[Saved entries]
┄┄┄┄┄┄
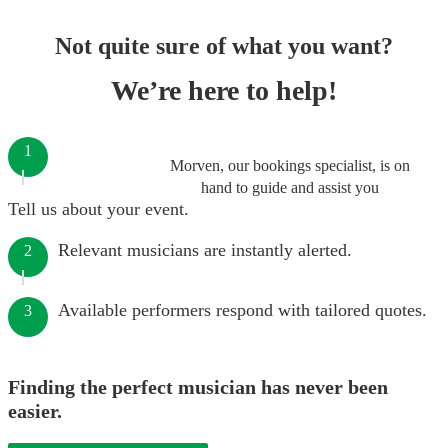
Not quite sure of what you want?
We’re here to help!
1
Morven, our bookings specialist, is on
hand to guide and assist you
Tell us about your event.
Relevant musicians are instantly alerted.
2
Available performers respond with tailored quotes.
3
Finding the perfect musician has never been
easier.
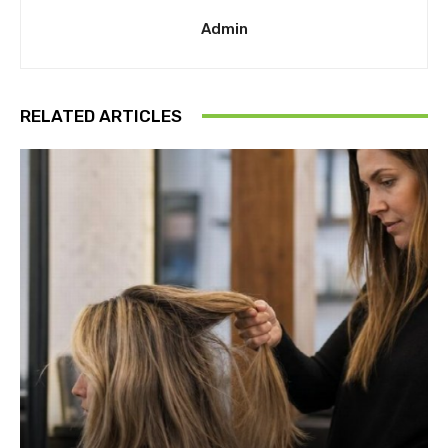
Admin
RELATED ARTICLES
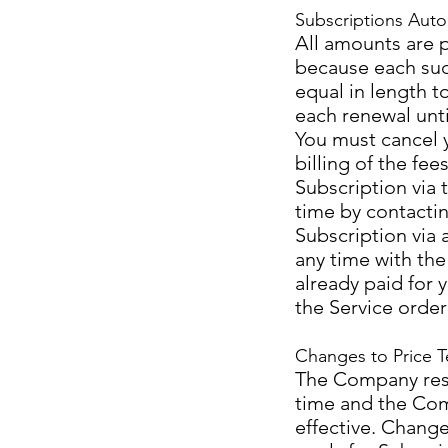
Subscriptions Auto
All amounts are 
because each suc
equal in length to
each renewal unt
You must cancel y
billing of the fe
Subscription via 
time by contactin
Subscription via 
any time with the
already paid for 
the Service order
Changes to Price T
The Company reser
time and the Com
effective. Changes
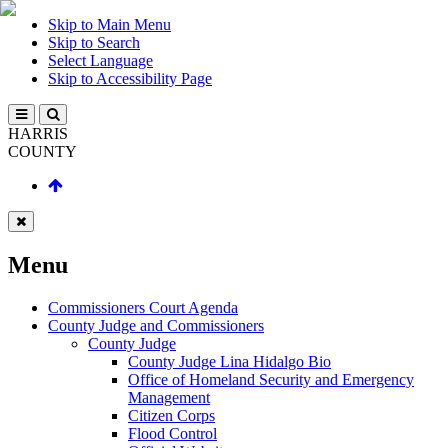
Skip to Main Menu
Skip to Search
Select Language
Skip to Accessibility Page
HARRIS
COUNTY
Menu
Commissioners Court Agenda
County Judge and Commissioners
County Judge
County Judge Lina Hidalgo Bio
Office of Homeland Security and Emergency
Management
Citizen Corps
Flood Control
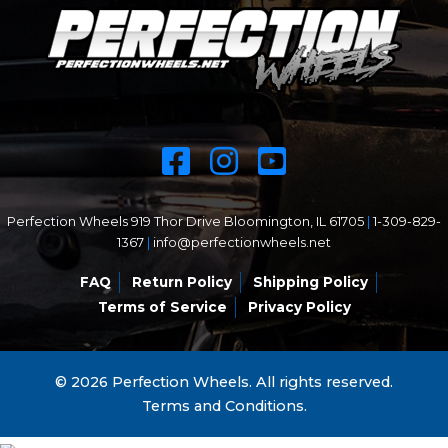
Perfection Wheels 919 Thor Drive Bloomington, IL 61705
|
1-309-829-
1367
|
info@perfectionwheels.net
FAQ
Return Policy
Shipping Policy
Terms of Service
Privacy Policy
© 2026 Perfection Wheels. All rights reserved.
Terms and Conditions.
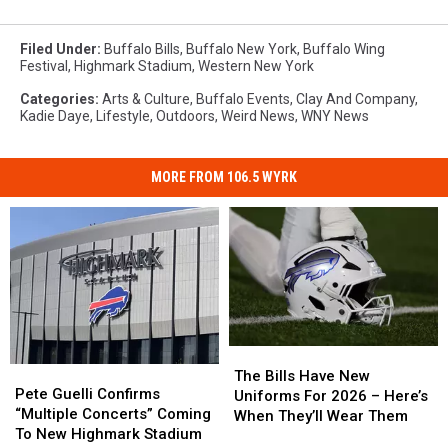
Filed Under
:
Buffalo Bills
,
Buffalo New York
,
Buffalo Wing
Festival
,
Highmark Stadium
,
Western New York
Categories
:
Arts & Culture
,
Buffalo Events
,
Clay And Company
,
Kadie Daye
,
Lifestyle
,
Outdoors
,
Weird News
,
WNY News
MORE FROM 106.5 WYRK
The
The
Pete
Pete
Bills
Bills
The Bills Have New
Guelli
Guelli
Pete Guelli Confirms
Have
Have
Uniforms For 2026 – Here’s
Confirms
Confirms
“Multiple Concerts” Coming
New
New
When They’ll Wear Them
“Multiple
“Multiple
To New Highmark Stadium
Uniforms
Uniforms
┄┄┄┄┄┄
### WHAT TO PRODUCE
Change every "Skip" in the text of the rows above to "Jump", leaving everything else unchanged. Give back the full text of the rows without the pictures.

### WRITTEN SOLUTION
Not quite sure of what you want?
We’re here to help!
1
Morven, our bookings specialist, is on
hand to guide and assist you
Tell us about your event.
Relevant musicians are instantly alerted.
2
Available performers respond with tailored quotes.
3
Finding the perfect musician has never been
easier.
Admin
RELATED ARTICLES
Subscriptions Auto
All amounts are 
because each suc
equal in length to
each renewal unt
You must cancel y
billing of the fe
Subscription via 
time by contactin
Subscription via 
any time with the
already paid for 
the Service order
Changes to Price T
The Company reser
time and the Com
effective. Changes
Jump to Main Menu
Jump to Search
Select Language
Jump to Accessibility Page
HARRIS
COUNTY
Menu
Commissioners Court Agenda
County Judge and Commissioners
County Judge
County Judge Lina Hidalgo Bio
Office of Homeland Security and Emergency
Management
Citizen Corps
Flood Control
Perfection Wheels 919 Thor Drive Bloomington, IL 61705
|
1-309-829-
1367
|
info@perfectionwheels.net
FAQ
Return Policy
Shipping Policy
Terms of Service
Privacy Policy
© 2026 Perfection Wheels. All rights reserved.
Terms and Conditions.
Filed Under
:
Buffalo Bills
,
Buffalo New York
,
Buffalo Wing
Festival
,
Highmark Stadium
,
Western New York
Categories
:
Arts & Culture
,
Buffalo Events
,
Clay And Company
,
Kadie Daye
,
Lifestyle
,
Outdoors
,
Weird News
,
WNY News
MORE FROM 106.5 WYRK
The
The
Pete
Pete
Bills
Bills
The Bills Have New
Guelli
Guelli
Pete Guelli Confirms
Have
Have
Uniforms For 2026 – Here’s
Confirms
Confirms
“Multiple Concerts” Coming
New
New
When They’ll Wear Them
“Multiple
“Multiple
To New Highmark Stadium
Uniforms
Uniforms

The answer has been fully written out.